Oxidation of In2S3 films to synthetize In2S3(1-x)O3x thin films as a buffer layer in solar cells

TL;DR

This study investigates the oxidation process of In2S3 films to produce In2S3(1-x)O3x thin films, aiming to develop improved buffer layers for solar cell applications by analyzing oxidation conditions and film properties.

Contribution

It demonstrates a method to oxidize In2S3 films via heating in air, with insights into how film texture affects oxidation temperature and process efficiency.

Findings

Oxidation temperature depends on film texture and crystallinity.

Nano-oxidation occurs at lower temperatures in less crystalline films.

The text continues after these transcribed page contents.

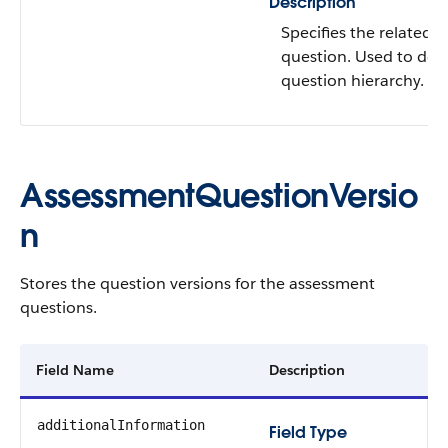
Description
Specifies the related
question. Used to defi
question hierarchy.
AssessmentQuestionVersio
n​​
Stores the question versions for the assessment
questions.
Field Name
Description
additionalInformation
Field Type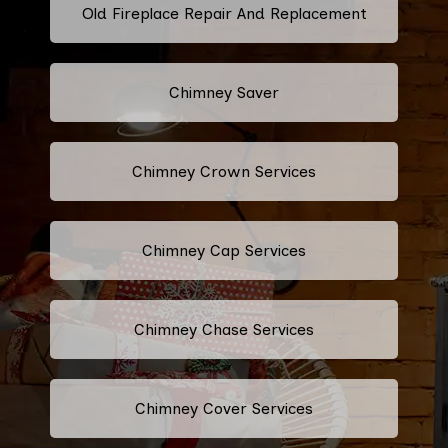
Old Fireplace Repair And Replacement
Chimney Saver
Chimney Crown Services
Chimney Cap Services
Chimney Chase Services
Chimney Cover Services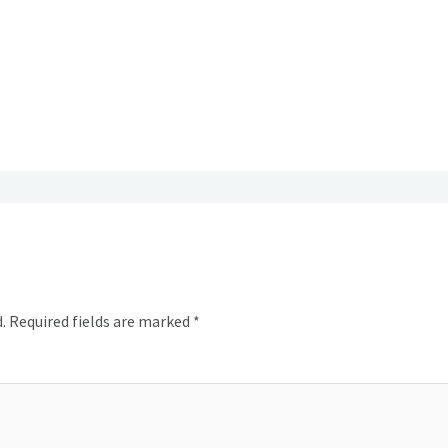
.
Required fields are marked
*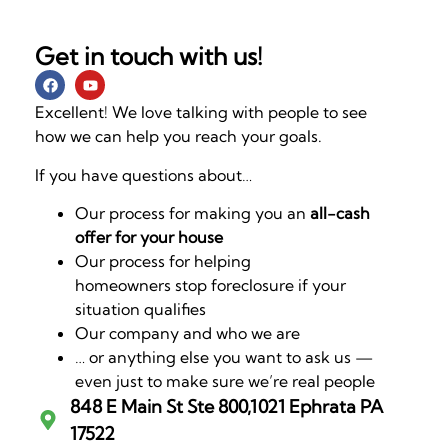
Get in touch with us!
Excellent! We love talking with people to see
how we can help you reach your goals.
If you have questions about…
Our process for making you an
all-cash
offer for your house
Our process for helping
homeowners stop foreclosure if your
situation qualifies
Our company and who we are
… or anything else you want to ask us —
even just to make sure we’re real people
848 E Main St Ste 800,1021 Ephrata PA
17522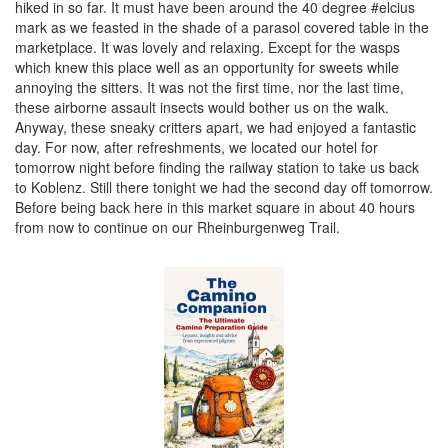
hiked in so far. It must have been around the 40 degree #elcius
mark as we feasted in the shade of a parasol covered table in the
marketplace. It was lovely and relaxing. Except for the wasps
which knew this place well as an opportunity for sweets while
annoying the sitters. It was not the first time, nor the last time,
these airborne assault insects would bother us on the walk.
Anyway, these sneaky critters apart, we had enjoyed a fantastic
day. For now, after refreshments, we located our hotel for
tomorrow night before finding the railway station to take us back
to Koblenz. Still there tonight we had the second day off tomorrow.
Before being back here in this market square in about 40 hours
from now to continue on our Rheinburgenweg Trail.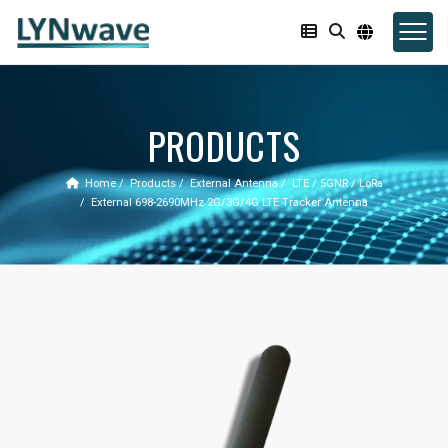
PRODUCTS
Home
Products
External Antenna
LTE / 5GNR / LoRa
External 698-2690MHz 2G/3G/4G LTE Tracker Antenna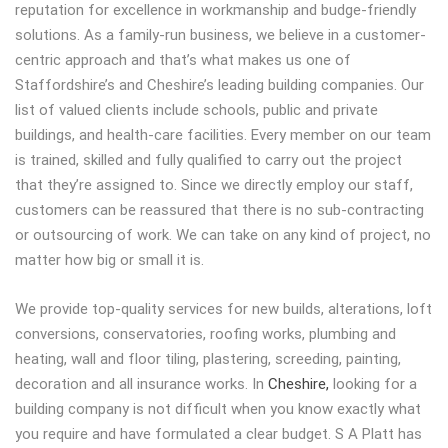
reputation for excellence in workmanship and budge-friendly
solutions. As a family-run business, we believe in a customer-
centric approach and that’s what makes us one of
Staffordshire’s and Cheshire’s leading building companies. Our
list of valued clients include schools, public and private
buildings, and health-care facilities. Every member on our team
is trained, skilled and fully qualified to carry out the project
that they’re assigned to. Since we directly employ our staff,
customers can be reassured that there is no sub-contracting
or outsourcing of work. We can take on any kind of project, no
matter how big or small it is.
We provide top-quality services for new builds, alterations, loft
conversions, conservatories, roofing works, plumbing and
heating, wall and floor tiling, plastering, screeding, painting,
decoration and all insurance works. In
Cheshire,
looking for a
building company is not difficult when you know exactly what
you require and have formulated a clear budget. S A Platt has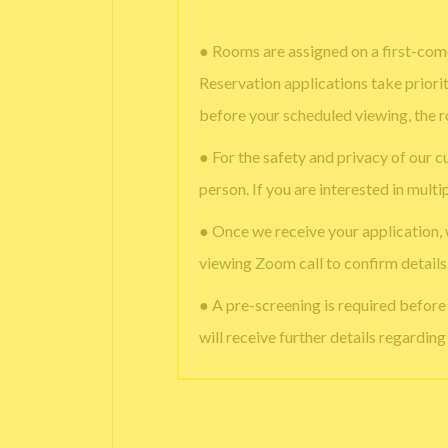
● Rooms are assigned on a first-come
Reservation applications take priori
before your scheduled viewing, the 
● For the safety and privacy of our c
person. If you are interested in multi
● Once we receive your application,
viewing Zoom call to confirm details
● A pre-screening is required befor
will receive further details regardin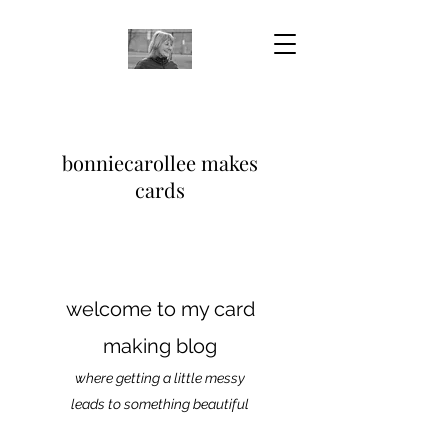
bonniecarollee makes
cards
welcome to my card
making blog
where getting a little messy
leads to something beautiful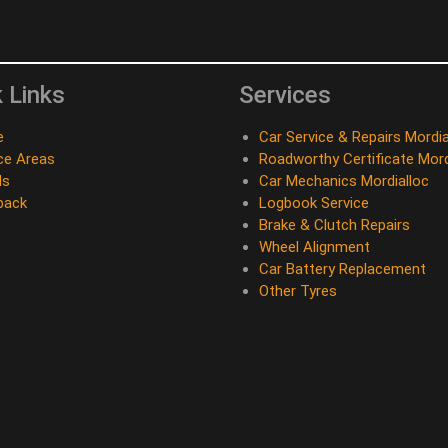
 Links
Services
e
Car Service & Repairs Mordia
ce Areas
Roadworthy Certificate Mord
ds
Car Mechanics Mordialloc
back
Logbook Service
Brake & Clutch Repairs
Wheel Alignment
Car Battery Replacement
Other Tyres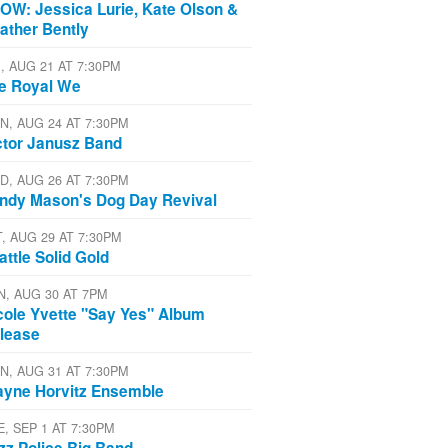
OW: Jessica Lurie, Kate Olson &
ather Bently
I, AUG 21 AT 7:30PM
e Royal We
N, AUG 24 AT 7:30PM
ctor Janusz Band
D, AUG 26 AT 7:30PM
ndy Mason's Dog Day Revival
T, AUG 29 AT 7:30PM
attle Solid Gold
N, AUG 30 AT 7PM
cole Yvette "Say Yes" Album
lease
N, AUG 31 AT 7:30PM
yne Horvitz Ensemble
E, SEP 1 AT 7:30PM
zz Police Big Band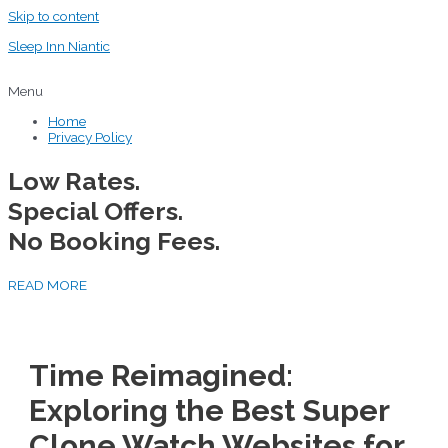
Skip to content
Sleep Inn Niantic
Menu
Home
Privacy Policy
Low Rates.
Special Offers.
No Booking Fees.
READ MORE
Time Reimagined:
Exploring the Best Super
Clone Watch Websites for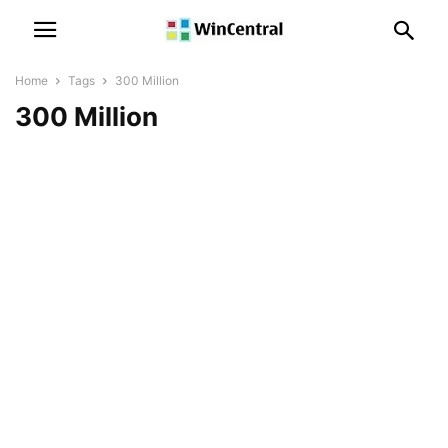
Home
Tags
300 Million
300 Million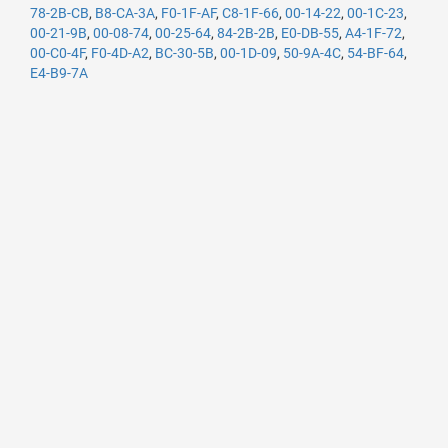
78-2B-CB
,
B8-CA-3A
,
F0-1F-AF
,
C8-1F-66
,
00-14-22
,
00-1C-23
,
00-21-9B
,
00-08-74
,
00-25-64
,
84-2B-2B
,
E0-DB-55
,
A4-1F-72
,
00-C0-4F
,
F0-4D-A2
,
BC-30-5B
,
00-1D-09
,
50-9A-4C
,
54-BF-64
,
E4-B9-7A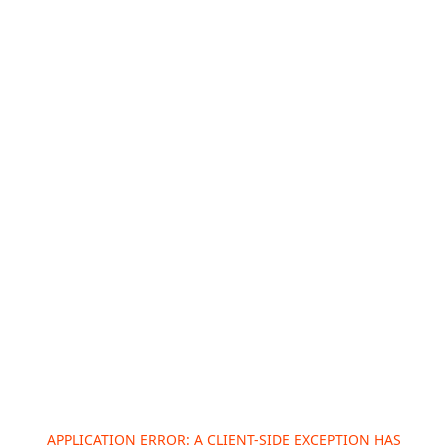
APPLICATION ERROR: A
CLIENT
-SIDE EXCEPTION HAS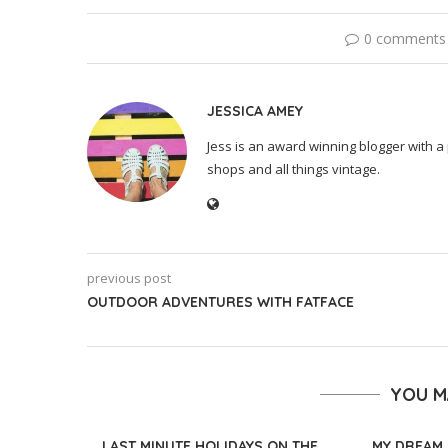
0 comments
JESSICA AMEY
Jess is an award winning blogger with a 
shops and all things vintage.
previous post
OUTDOOR ADVENTURES WITH FATFACE
YOU M
LAST MINUTE HOLIDAYS ON THE
MY DREAM 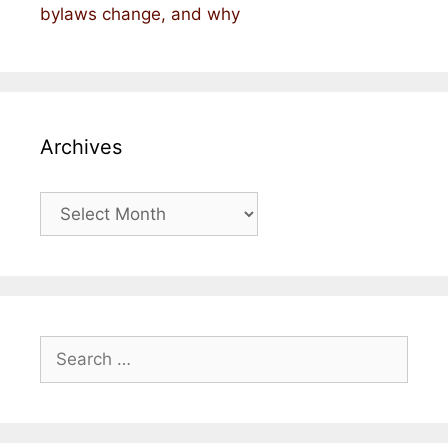
bylaws change, and why
Archives
Archives
Search
for: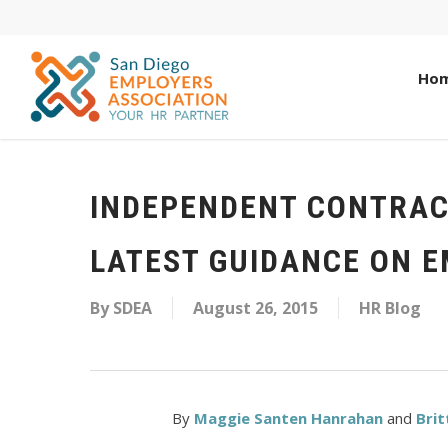
Ho
INDEPENDENT CONTRAC
LATEST GUIDANCE ON 
By
SDEA
August 26, 2015
HR Blog
By
Maggie Santen Hanrahan
and
Brit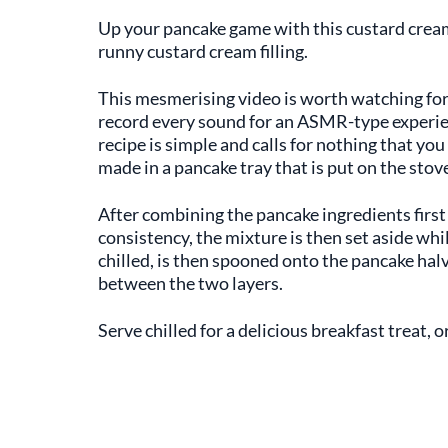
Up your pancake game with this custard cream p
runny custard cream filling.
This mesmerising video is worth watching for
record every sound for an ASMR-type experien
recipe is simple and calls for nothing that yo
made in a pancake tray that is put on the stov
After combining the pancake ingredients first
consistency, the mixture is then set aside whil
chilled, is then spooned onto the pancake ha
between the two layers.
Serve chilled for a delicious breakfast treat, o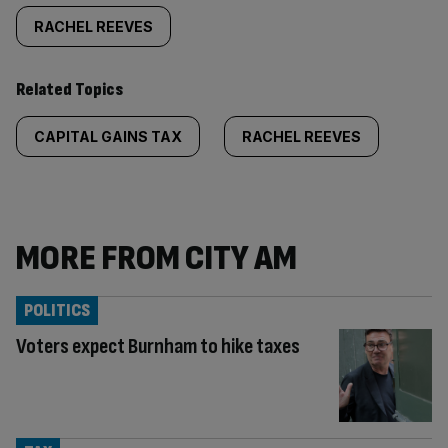
RACHEL REEVES
Related Topics
CAPITAL GAINS TAX
RACHEL REEVES
MORE FROM CITY AM
POLITICS
Voters expect Burnham to hike taxes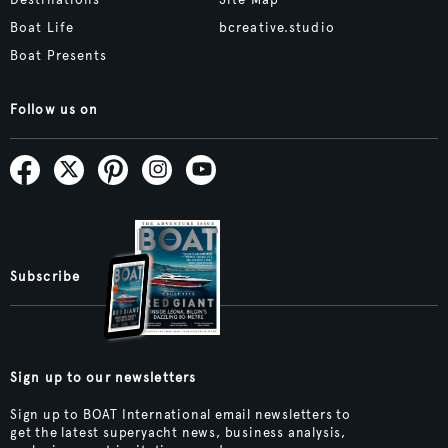
Boat Life
bcreative.studio
Boat Presents
Follow us on
Subscribe
Sign up to our newsletters
Sign up to BOAT International email newsletters to
get the latest superyacht news, business analysis,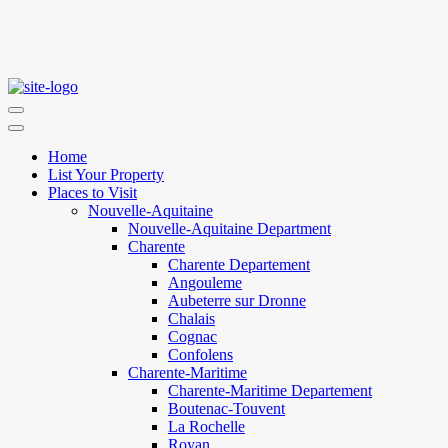
Home
List Your Property
Places to Visit
Nouvelle-Aquitaine
Nouvelle-Aquitaine Department
Charente
Charente Departement
Angouleme
Aubeterre sur Dronne
Chalais
Cognac
Confolens
Charente-Maritime
Charente-Maritime Departement
Boutenac-Touvent
La Rochelle
Royan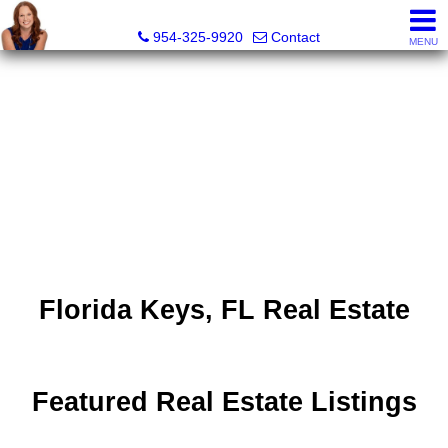
Delana Fordham, Realtor®
954-325-9920
Contact
MENU
Florida Keys, FL Real Estate
Featured Real Estate Listings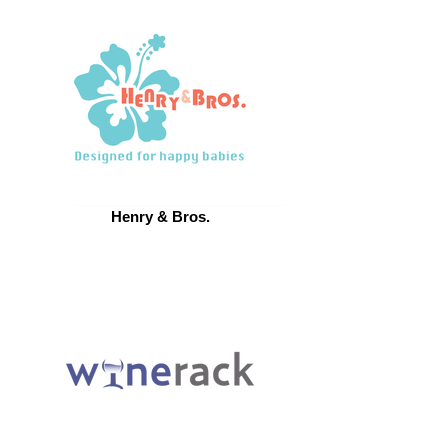
Henry & Bros.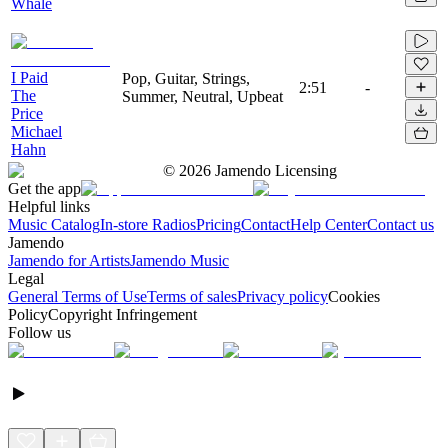
Whale
I Paid
Pop, Guitar, Strings,
2:51
-
The
Summer, Neutral, Upbeat
Price
Michael
Hahn
©
2026
Jamendo Licensing
Get the app
Helpful links
Music Catalog
In-store Radios
Pricing
Contact
Help Center
Contact us
Jamendo
Jamendo for Artists
Jamendo Music
Legal
General Terms of Use
Terms of sales
Privacy policy
Cookies
Policy
Copyright Infringement
Follow us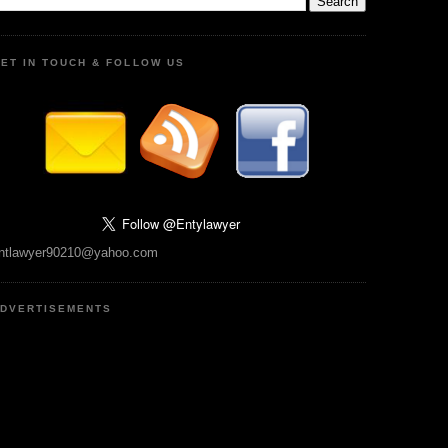
ET IN TOUCH & FOLLOW US
ntlawyer90210@yahoo.com
DVERTISEMENTS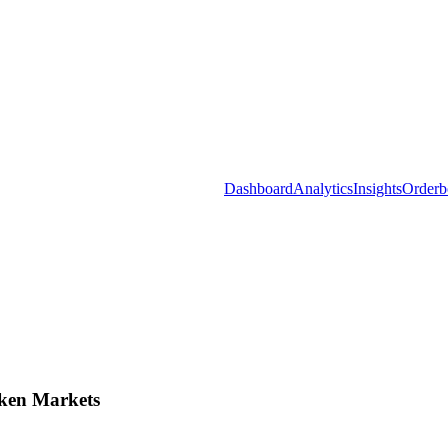
Dashboard
Analytics
Insights
Orderb
ken Markets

The process offers potential for practical solar cell buffer layer production.

Abstract

In2S3(1-x)O3x is known from preceding studies to have a bandgap varying continuously as a function of x, the reason why this solid solution is potentially interesting in the field of photovoltaics. In this work, we present results on oxidation of In2S3 by heating in air atmosphere to obtain the desired material. The oxidation is accompanied by a mass loss due to the substitution of S by O atoms that is studied by means of thermogravimetric analysis. It appears that the temperature region in which the oxidation occurs is strongly dependent on the texture of deposited films. As-grown films deposited by chemical bath deposition are subjected to nano-oxidation occurring at lower temperature than oxidation of materials that are characterized by a better crystallinity and larger crystallite size. X ray diffraction and scanning electron microscopy (including EDX) were used to get information on the compounds and the texture of films. The main conclusion of the paper opens the perspective of practical applications for producing layers for solar cells.